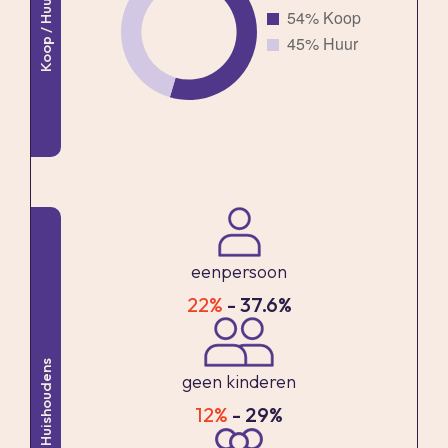
Koop / Huur
erfpachtgrond, jaarlijkse vaste lage canon van €
4,76
- Geheel voorzien van dubbele beglazing (m.u.v.
tuindeur)
- Verwarming en warm water middels c.v.
combiketel (Remeha Avanta 2010)
- Dakkapel voor en achter geplaatst in 2023.
Beide voorzien van HR++ beglazing
- Energielabel D, geldig tot 28-11-2035
eenpersoon
- Oplevering in overleg
22%
- 37.6%
Vraagprijs € 349.000,- k.k.
Huishoudens
geen kinderen
Woonoppervlakte
12%
- 29%
De Meetinstructie is gebaseerd op de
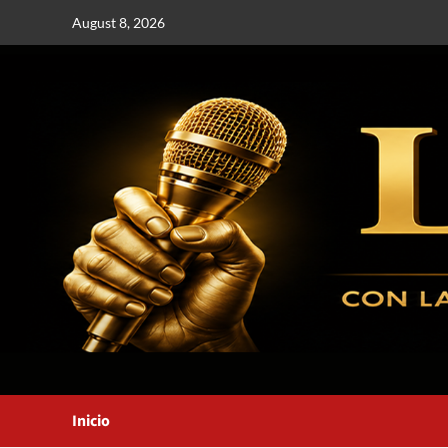
August 8, 2026
Inicio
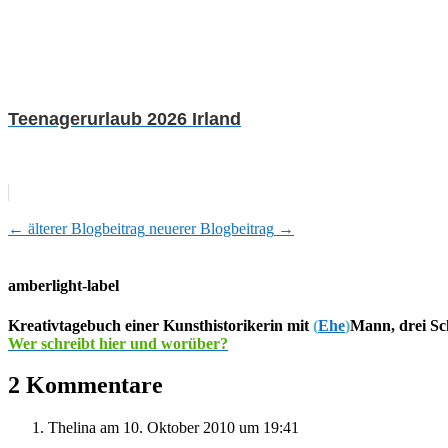
Teenagerurlaub 2026 Irland
←
älterer Blogbeitrag
neuerer Blogbeitrag
→
amberlight-label
Kreativtagebuch einer Kunsthistorikerin mit
(
Ehe
)
Mann, drei Sc
Wer schreibt hier und worüber?
2 Kommentare
Thelina
am 10. Oktober 2010 um 19:41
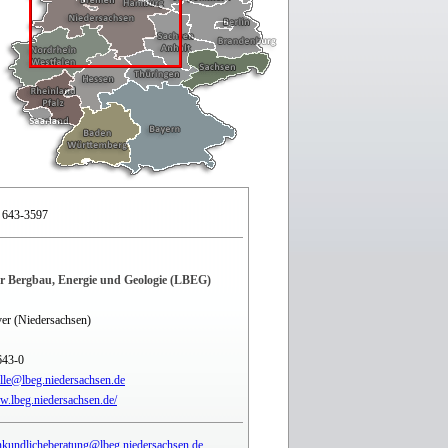
 643-3597
r Bergbau, Energie und Geologie (LBEG)
er (Niedersachsen)
643-0
elle@lbeg.niedersachsen.de
w.lbeg.niedersachsen.de/
kundlicheberatung@lbeg.niedersachsen.de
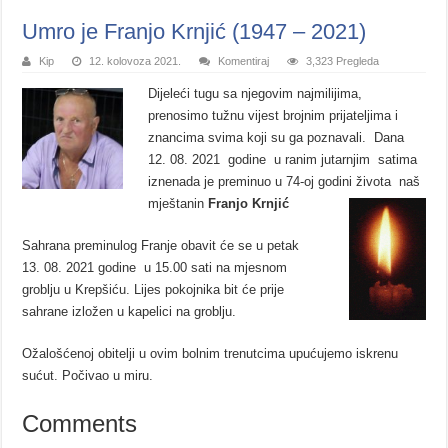
Umro je Franjo Krnjić (1947 – 2021)
Kip
12. kolovoza 2021.
Komentiraj
3,323 Pregleda
Dijeleći tugu sa njegovim najmilijima,
prenosimo tužnu vijest brojnim prijateljima i
znancima svima koji su ga poznavali. Dana
12. 08. 2021 godine u ranim jutarnjim satima
iznenada je preminuo u 74-oj godini života naš
mještanin
Franjo Krnjić
Sahrana preminulog Franje obavit će se u petak
13. 08. 2021 godine u 15.00 sati na mjesnom
groblju u Krepšiću. Lijes pokojnika bit će prije
sahrane izložen u kapelici na groblju.
Ožalošćenoj obitelji u ovim bolnim trenutcima upućujemo iskrenu
sućut. Počivao u miru.
Comments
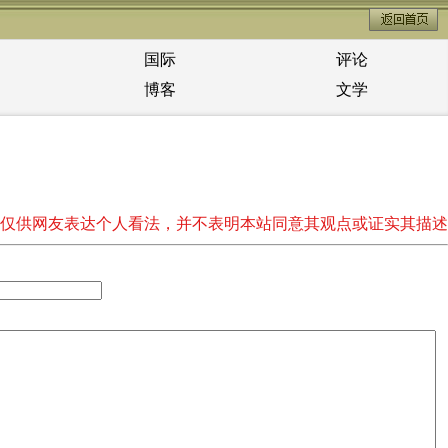
国际
评论
博客
文学
仅供网友表达个人看法，并不表明本站同意其观点或证实其描述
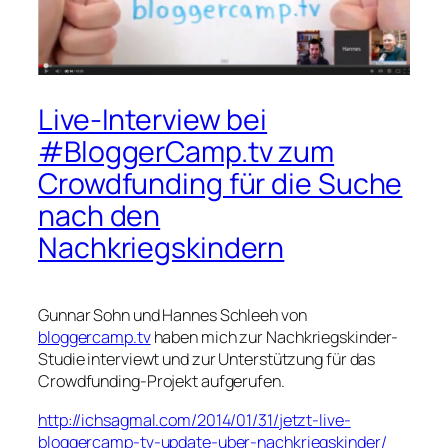
Live-Interview bei
#BloggerCamp.tv zum
Crowdfunding für die Suche
nach den
Nachkriegskindern
Gunnar Sohn und Hannes Schleeh von
bloggercamp.tv
haben mich zur Nachkriegskinder-
Studie interviewt und zur Unterstützung für das
Crowdfunding-Projekt aufgerufen.
http://ichsagmal.com/2014/01/31/jetzt-live-
bloggercamp-tv-update-uber-nachkriegskinder/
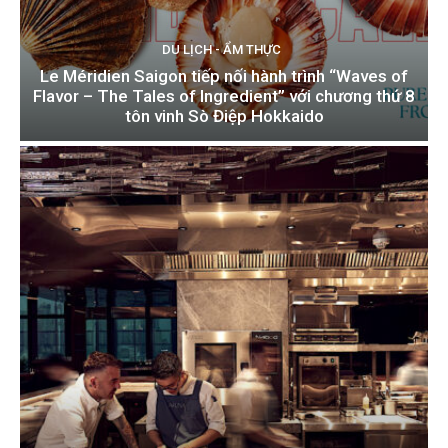
DU LỊCH - ẨM THỰC
Le Méridien Saigon tiếp nối hành trình “Waves of
Flavor – The Tales of Ingredient” với chương thứ 8
tôn vinh Sò Điệp Hokkaido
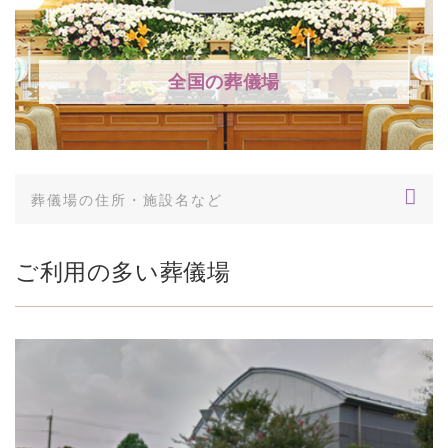
全国の葬儀場
ご利用の多い葬儀場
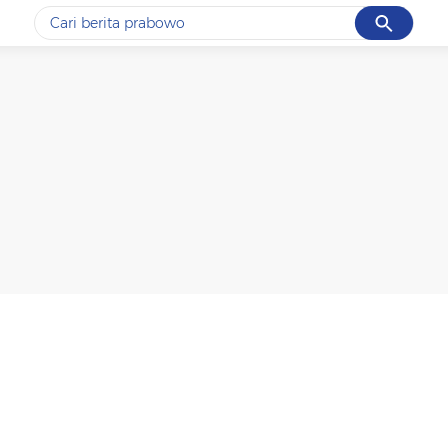
Cancel
Yang sedang ramai dicari
#1
data live draw sgp
#2
iran
#3
senjata
#4
prabowo
#5
gempa hari ini
Promoted
Terakhir yang dicari
Loading...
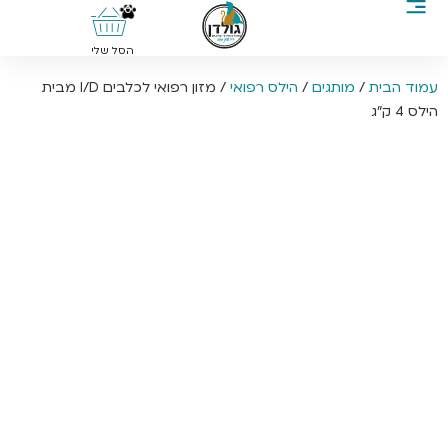
0
הסל שלי
עמוד הבית
/
מותגים
/
הילס רפואי
/ מזון רפואי לכלבים I/D מבית
הילס 4 ק”ג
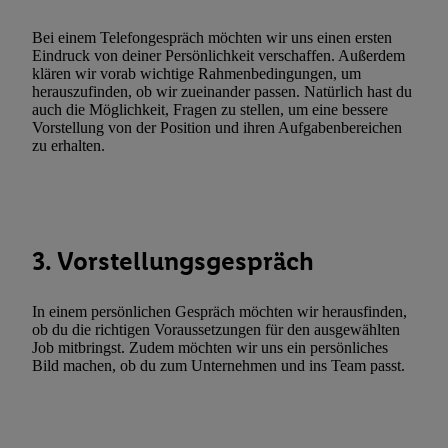
zulassen; das gilt auch für die nachfolgend schlagwortartig bena
Funktionen im Rahmen des Einsatzes des IAB TCF für Werbung
Bei einem Telefongespräch möchten wir uns einen ersten
Erfolgsmessung:
Eindruck von deiner Persönlichkeit verschaffen. Außerdem
klären wir vorab wichtige Rahmenbedingungen, um
Gewährleistung der Sicherheit, Verhinderung und Aufdeckung v
herauszufinden, ob wir zueinander passen. Natürlich hast du
Fehlerbehebung, Bereitstellung und Anzeige von Werbung und In
auch die Möglichkeit, Fragen zu stellen, um eine bessere
Abgleichung und Kombination von Daten aus unterschiedlichen 
Vorstellung von der Position und ihren Aufgabenbereichen
zu erhalten.
Verknüpfung verschiedener Endgeräte, Identifikation von Geräte
automatisch übermittelter Informationen, Messung des Erfolgs vo
Werbekampagnen durch TTD und Nutzung der Telekommunikatio
Utiq-Technologie für digitales Marketing, sowie:
Verwendung genauer Standortdaten. Erstellung von Profilen für 
3. Vorstellungsgespräch
Werbung. Speichern von oder Zugriff auf Informationen auf ei
Entwicklung und Verbesserung der Angebote. Analyse von Zie
In einem persönlichen Gespräch möchten wir herausfinden,
Statistiken oder Kombinationen von Daten aus verschiedenen Q
ob du die richtigen Voraussetzungen für den ausgewählten
Job mitbringst. Zudem möchten wir uns ein persönliches
Verwendung reduzierter Daten zur Auswahl von Werbeanzeige
Bild machen, ob du zum Unternehmen und ins Team passt.
Werbeleistung. Verwendung von Profilen zur Auswahl personali
Werbung.
Liste der Partner (Lieferanten)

※

(Task to complete): Your copy should match every entry above exactly and contain no pictures.

(Response to this task):
Koop / Huur
erfpachtgrond, jaarlijkse vaste lage canon van €
4,76
- Geheel voorzien van dubbele beglazing (m.u.v.
tuindeur)
- Verwarming en warm water middels c.v.
combiketel (Remeha Avanta 2010)
- Dakkapel voor en achter geplaatst in 2023.
Beide voorzien van HR++ beglazing
- Energielabel D, geldig tot 28-11-2035
eenpersoon
- Oplevering in overleg
22%
- 37.6%
Vraagprijs € 349.000,- k.k.
Huishoudens
geen kinderen
Woonoppervlakte
12%
- 29%
De Meetinstructie is gebaseerd op de
August 8, 2026
Inicio
Teenagerurlaub 2026 Irland
←
älterer Blogbeitrag
neuerer Blogbeitrag
→
amberlight-label
Kreativtagebuch einer Kunsthistorikerin mit
(
Ehe
)
Mann, drei Sc
Wer schreibt hier und worüber?
2 Kommentare
Thelina
am 10. Oktober 2010 um 19:41
 643-3597
r Bergbau, Energie und Geologie (LBEG)
er (Niedersachsen)
643-0
elle@lbeg.niedersachsen.de
w.lbeg.niedersachsen.de/
kundlicheberatung@lbeg.niedersachsen.de
Umro je Franjo Krnjić (1947 – 2021)
Kip
12. kolovoza 2021.
Komentiraj
3,323 Pregleda
Dijeleći tugu sa njegovim najmilijima,
prenosimo tužnu vijest brojnim prijateljima i
znancima svima koji su ga poznavali. Dana
12. 08. 2021 godine u ranim jutarnjim satima
iznenada je preminuo u 74-oj godini života naš
mještanin
Franjo Krnjić
Sahrana preminulog Franje obavit će se u petak
13. 08. 2021 godine u 15.00 sati na mjesnom
groblju u Krepšiću. Lijes pokojnika bit će prije
sahrane izložen u kapelici na groblju.
Ožalošćenoj obitelji u ovim bolnim trenutcima upućujemo iskrenu
sućut. Počivao u miru.
Comments
国际
评论
博客
文学
仅供网友表达个人看法，并不表明本站同意其观点或证实其描述
Live-Interview bei
#BloggerCamp.tv zum
Crowdfunding für die Suche
nach den
Nachkriegskindern
Gunnar Sohn und Hannes Schleeh von
bloggercamp.tv
haben mich zur Nachkriegskinder-
Studie interviewt und zur Unterstützung für das
Crowdfunding-Projekt aufgerufen.
http://ichsagmal.com/2014/01/31/jetzt-live-
bloggercamp-tv-update-uber-nachkriegskinder/
DU LỊCH - ẨM THỰC
Le Méridien Saigon tiếp nối hành trình “Waves of
Flavor – The Tales of Ingredient” với chương thứ 8
tôn vinh Sò Điệp Hokkaido
全国の葬儀場
ご利用の多い葬儀場
Cancel
Yang sedang ramai dicari
#1
data live draw sgp
#2
iran
#3
senjata
#4
prabowo
#5
gempa hari ini
Promoted
Terakhir yang dicari
Loading...
0
הסל שלי
עמוד הבית
/
מותגים
/
הילס רפואי
/ מזון רפואי לכלבים I/D מבית
הילס 4 ק”ג
zulassen; das gilt auch für die nachfolgend schlagwortartig bena
Funktionen im Rahmen des Einsatzes des IAB TCF für Werbung
Bei einem Telefongespräch möchten wir uns einen ersten
Erfolgsmessung:
Eindruck von deiner Persönlichkeit verschaffen. Außerdem
klären wir vorab wichtige Rahmenbedingungen, um
Gewährleistung der Sicherheit, Verhinderung und Aufdeckung v
herauszufinden, ob wir zueinander passen. Natürlich hast du
Fehlerbehebung, Bereitstellung und Anzeige von Werbung und In
auch die Möglichkeit, Fragen zu stellen, um eine bessere
Abgleichung und Kombination von Daten aus unterschiedlichen 
Vorstellung von der Position und ihren Aufgabenbereichen
zu erhalten.
Verknüpfung verschiedener Endgeräte, Identifikation von Geräte
automatisch übermittelter Informationen, Messung des Erfolgs vo
Werbekampagnen durch TTD und Nutzung der Telekommunikatio
Utiq-Technologie für digitales Marketing, sowie:
Verwendung genauer Standortdaten. Erstellung von Profilen für 
3. Vorstellungsgespräch
Werbung. Speichern von oder Zugriff auf Informationen auf ei
Entwicklung und Verbesserung der Angebote. Analyse von Zie
In einem persönlichen Gespräch möchten wir herausfinden,
Statistiken oder Kombinationen von Daten aus verschiedenen Q
ob du die richtigen Voraussetzungen für den ausgewählten
Job mitbringst. Zudem möchten wir uns ein persönliches
Verwendung reduzierter Daten zur Auswahl von Werbeanzeige
Bild machen, ob du zum Unternehmen und ins Team passt.
Werbeleistung. Verwendung von Profilen zur Auswahl personali
Werbung.
Liste der Partner (Lieferanten)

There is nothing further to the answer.